▶ EXERCISE DESCRIPTION: From the first line to the last, copy the listing exactly and omit the pictures.

▶ THE INPUT:

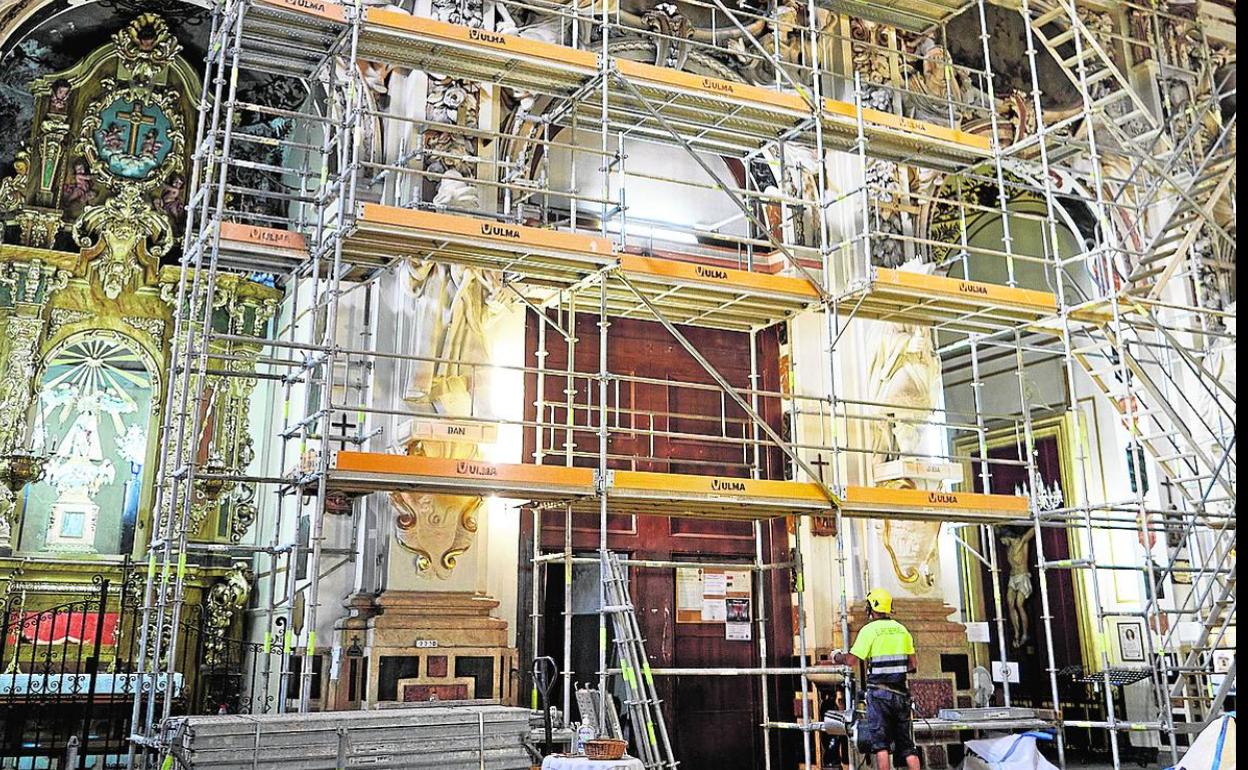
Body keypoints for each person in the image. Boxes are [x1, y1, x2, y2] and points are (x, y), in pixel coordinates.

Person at [832, 588, 920, 770]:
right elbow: (913, 665)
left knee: (881, 745)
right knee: (907, 746)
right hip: (901, 695)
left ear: (871, 608)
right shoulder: (901, 630)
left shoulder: (869, 630)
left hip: (879, 695)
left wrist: (837, 656)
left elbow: (851, 661)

▶ RESULT OF THIS TASK:
Body keypoints for each person in the image. Boxes are [x1, y1, x2, y2] and points are (x, y), in pixel coordinates.

Person at [832, 588, 920, 770]:
right elbow: (913, 665)
left knee: (881, 745)
right knee: (907, 746)
right hip: (901, 695)
left ear: (871, 608)
right shoulder: (901, 630)
left shoulder: (869, 630)
left hip: (879, 695)
left wrist: (837, 656)
left elbow: (851, 661)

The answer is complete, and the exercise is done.